Si le gouvernement de François Legault dit vouloir rapidement trouver une solution avec les grandes villes du Québec, le dossier demeure repoussé depuis le printemps dernier. 

Lorsqu’on parle de transport en commun, il y a évidemment tout l’enjeu des changements climatiques. C’est incontournable, c’est une des solutions pour diminuer les GES. Mais le transport en commun, c’est plus que ça.

C’est aussi un outil de développement économique. On oublie souvent qu’une grande part de la clientèle, que ce soit au Carrefour de l’Estrie ou sur Wellington, se déplace en autobus. Selon la Chambre de commerce du Montréal métropolitain, les retombées des dépenses du transport en commun sont supérieures à celles faites dans le secteur automobile. 

C’est aussi un outil de justice sociale. Tout le monde n’a pas les moyens d’acheter une voiture ou les capacités d’utiliser une voiture. Sans transport en commun, ces citoyens et citoyennes vivraient isolées chez elles, ne pourraient pas visiter leurs proches, étudier, travailler, fréquenter les commerces. 

Les automobilistes aussi y gagnent. S’il n’y avait pas de transport en commun, plusieurs usagers seraient donc sur les boulevards ou les rues avec leur voiture. Donc plus de trafic. Plus de bouchons de circulation. Moins de places dans les stationnements. 

Je comprends la frustration de la mairesse de Sherbrooke devant le manque de financement du gouvernement québécois dans le transport en commun. 

Le pire, c’est que le gouvernement du Québec le reconnait, le transport en commun est sa responsabilité.
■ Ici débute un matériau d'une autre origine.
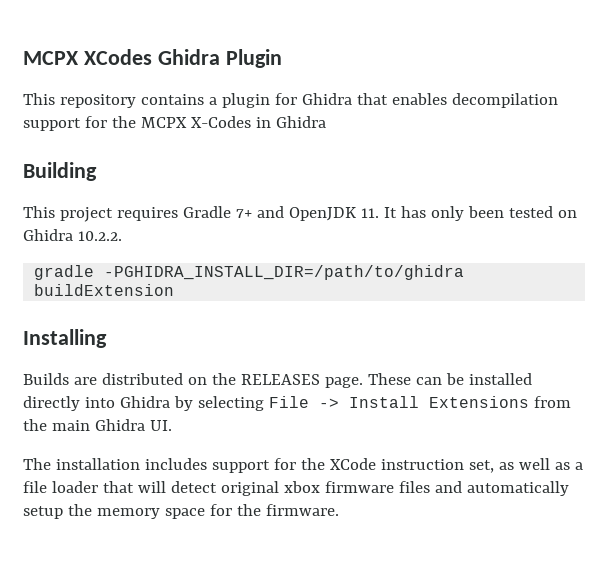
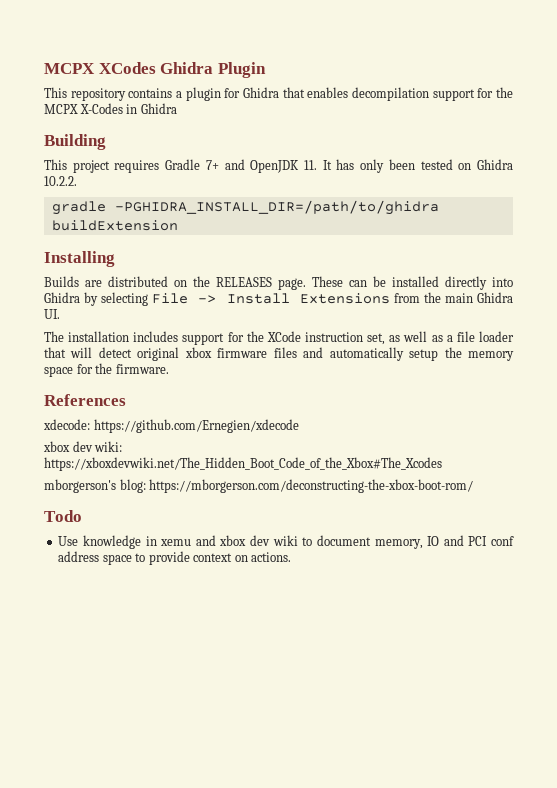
(339, 510) none -> [44,394,126,406] [43,419,299,433] [43,441,123,452] [44,457,442,471] [44,479,474,493] [44,510,82,522] [58,535,514,549] [58,551,292,565] // References // xdecode: https://github.com/Ernegien/xdecode // xbox dev wiki: https://xboxdevwiki.net/The_Hidden_Boot_Code_of_the_Xbox#The_Xcodes // mborgerson's blog: https://mborgerson.com/deconstructing-the-xbox-boot-rom/ // Todo // Use knowledge in xemu and xbox dev wiki to document memory, IO and PCI conf address space to provide context on actions.

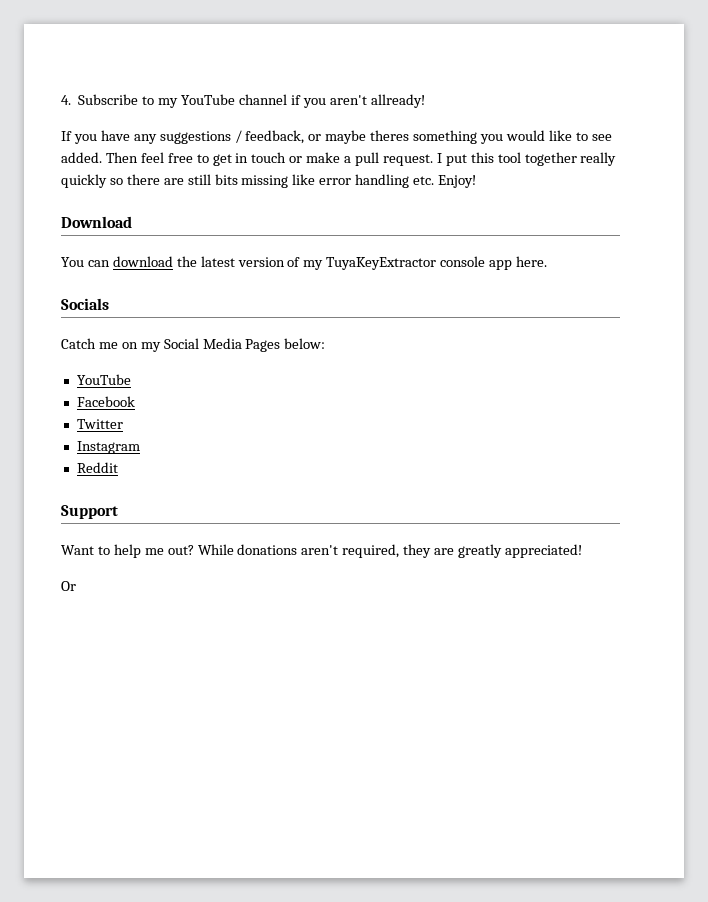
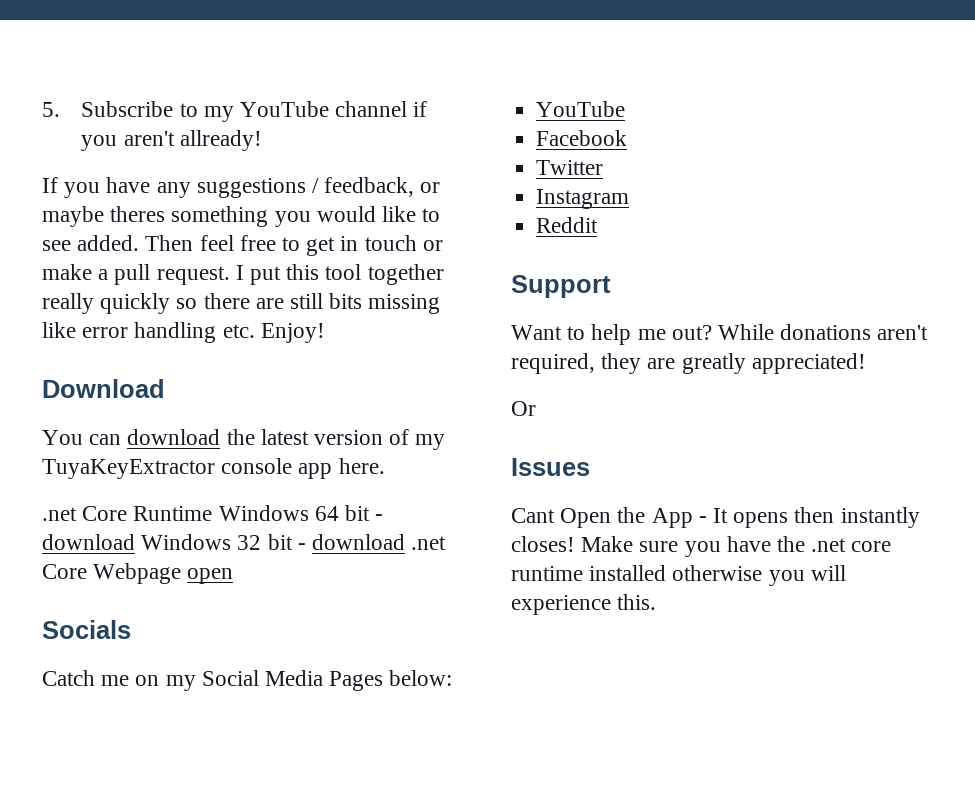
[61,95,71,105] 4. -> [42,102,60,117] 5.
(548, 261) none -> [42,505,384,521] [42,534,447,550] [42,563,234,584] // .net Core Runtime Windows 64 bit - download Windows 32 bit - download .net Core Webpage open
(76, 586) none -> [511,458,590,476] [511,507,920,528] [511,536,892,557] [511,565,846,586] [511,594,657,615] // Issues // Cant Open the App - It opens then instantly closes! Make sure you have the .net core runtime installed otherwise you will experience this.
Sauf que c’est une responsabilité qu’il assume qu’à 25 %. 

Mais a-t-on vraiment le luxe de diminuer les services? De nuire à la STS? Non. 

Il faut certainement que les villes continuent à mettre de la pression sur le gouvernement pour qu’il assume ses responsabilités, mais ça ne peut pas se faire sur le dos des usagers qui en ont besoin.

Le transport en commun, c’est un service essentiel. Il faut le financer, même si on a l’impression de payer la facture de l’autre.